A Comprehensive Annotated Transcriptome That Uncovers a Surprising Gene Loss in Chelicerata
The functional annotation of a de novo assembled transcriptome from a nonmodel organism is a daunting task, being usually slow and computationally intensive. The large number of query sequences (transcripts) make similarity- and profile-based searches against general big databases, such as the NCBI-nr, very problematic, especially when using the free version of some software suites (e.g., BLAST2GO). Here, we used GHOSTZ instead of BLAST when searching against NCBI-nr, considerably reducing the computational time of the functional annotation step in >100 times, which is a relevant feature when testing assemblers in a comparative framework (i.e., a large number of independent annotations). Moreover, to increase the sensibility of the searches and reduce the computation time, we included only a representative set of phylogenetically close species to D. silvatica to build our specific databases (some annotated proteins are not yet available in NCBI-nr). Finally, we largely reduced the running time of the InterProScan searches (∼10 times) by using only the Pfam database (Finn et al. 2014) as a query without a substantial loss in the number of positive hits.
Despite the exhaustive annotation process, a high number of D. silvatica transcripts (81.8%) could not be functionally annotated. These percentages, however, are commonly obtained in RNA-Seq studies and can be attributable to different causes. First, nonannotated transcripts are significantly shorter than annotated ones (P value = 2.2×10 − 16), suggesting that many nonannotated transcripts are actually assembly errors or small fragments lacking any detectable protein domain signature (supplementary table S6, Supplementary Material online). Second, a fraction of these unannotated sequences could correspond to noncoding RNAs. Finally, the modest annotation of the genome of L. reclusa, the closest available relative to D. silvatica, could considerably reduce the success of our searches. In fact, an important number of D. silvatica transcripts without functional annotation (9,955 sequences) encoded proteins tagged as uncharacterized in the genome of L. reclusa.

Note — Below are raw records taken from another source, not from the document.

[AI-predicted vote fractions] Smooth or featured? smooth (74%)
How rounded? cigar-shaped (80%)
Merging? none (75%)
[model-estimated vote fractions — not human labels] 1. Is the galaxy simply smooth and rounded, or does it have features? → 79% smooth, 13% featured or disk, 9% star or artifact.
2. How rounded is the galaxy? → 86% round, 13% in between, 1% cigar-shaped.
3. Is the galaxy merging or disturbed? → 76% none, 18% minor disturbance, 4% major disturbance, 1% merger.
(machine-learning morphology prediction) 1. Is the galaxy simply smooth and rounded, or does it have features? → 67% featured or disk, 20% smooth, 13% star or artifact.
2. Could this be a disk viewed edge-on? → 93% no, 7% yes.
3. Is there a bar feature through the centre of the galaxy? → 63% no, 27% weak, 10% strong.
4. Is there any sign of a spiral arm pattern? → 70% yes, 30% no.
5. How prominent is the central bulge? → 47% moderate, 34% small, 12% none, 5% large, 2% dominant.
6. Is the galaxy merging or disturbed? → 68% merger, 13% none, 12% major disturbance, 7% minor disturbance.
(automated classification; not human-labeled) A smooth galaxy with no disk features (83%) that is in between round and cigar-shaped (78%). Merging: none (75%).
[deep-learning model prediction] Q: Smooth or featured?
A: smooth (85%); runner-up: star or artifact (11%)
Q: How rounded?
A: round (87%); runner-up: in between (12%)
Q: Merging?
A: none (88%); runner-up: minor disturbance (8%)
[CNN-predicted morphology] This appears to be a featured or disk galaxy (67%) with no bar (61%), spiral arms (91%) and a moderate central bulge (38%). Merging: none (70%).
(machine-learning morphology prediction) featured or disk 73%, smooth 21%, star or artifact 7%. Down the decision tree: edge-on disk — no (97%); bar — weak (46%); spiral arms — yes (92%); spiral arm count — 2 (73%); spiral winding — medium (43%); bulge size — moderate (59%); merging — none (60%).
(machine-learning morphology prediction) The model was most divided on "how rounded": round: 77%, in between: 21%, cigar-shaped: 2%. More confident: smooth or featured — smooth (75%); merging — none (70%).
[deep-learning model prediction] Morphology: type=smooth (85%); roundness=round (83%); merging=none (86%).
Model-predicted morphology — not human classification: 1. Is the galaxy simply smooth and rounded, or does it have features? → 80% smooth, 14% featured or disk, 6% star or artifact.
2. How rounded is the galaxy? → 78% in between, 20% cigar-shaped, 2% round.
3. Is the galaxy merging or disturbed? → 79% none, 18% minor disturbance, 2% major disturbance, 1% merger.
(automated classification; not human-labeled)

A relevant result of our functional annotation of the D. silvatica transcriptome is the absence of a transcript encoding a Trehalase (KOG0602), the only gene of the CEG database not identified in the D. silvatica transcriptome. This gene seems to also be absent in the genomes of other chelicerates because we failed to detect it even using powerful profile-based approaches. Intriguingly, this protein is essential for insects (Shukla et al. 2015) not only because of its function as hydrolase but also for its involvement in the development of the optic lobe (Chen et al. 2014). Given that this gene is certainly present in the genome of all other major arthropod lineages as well as in the tardigrade H. dujardini and the nematode C. elegans, the most likely explanation for its absence is specific gene loss in the ancestor of chelicerates. The apparent absence of this gene in this lineage is interesting and clearly demands further investigation. The study of this gene loss, jointly with that of the set of uncharacterized proteins found in the D. silvatica transcriptome, will provide new insight into some important biological processes specific to chelicerates.
The Chemosensory Transcriptome of D. s ilvatica
Unlike our previous survey in the mygalomorph species M. calpeiana (Frías-López et al. 2015), here we identified several transcripts encoding members of chemosensory gene families in the four studied body parts, albeit with low expression levels. The different levels of success of the two studies could be related to the much higher sequencing depth (i.e., >10 Gbp sequenced per condition) of the D. silvatica RNA-Seq experiment.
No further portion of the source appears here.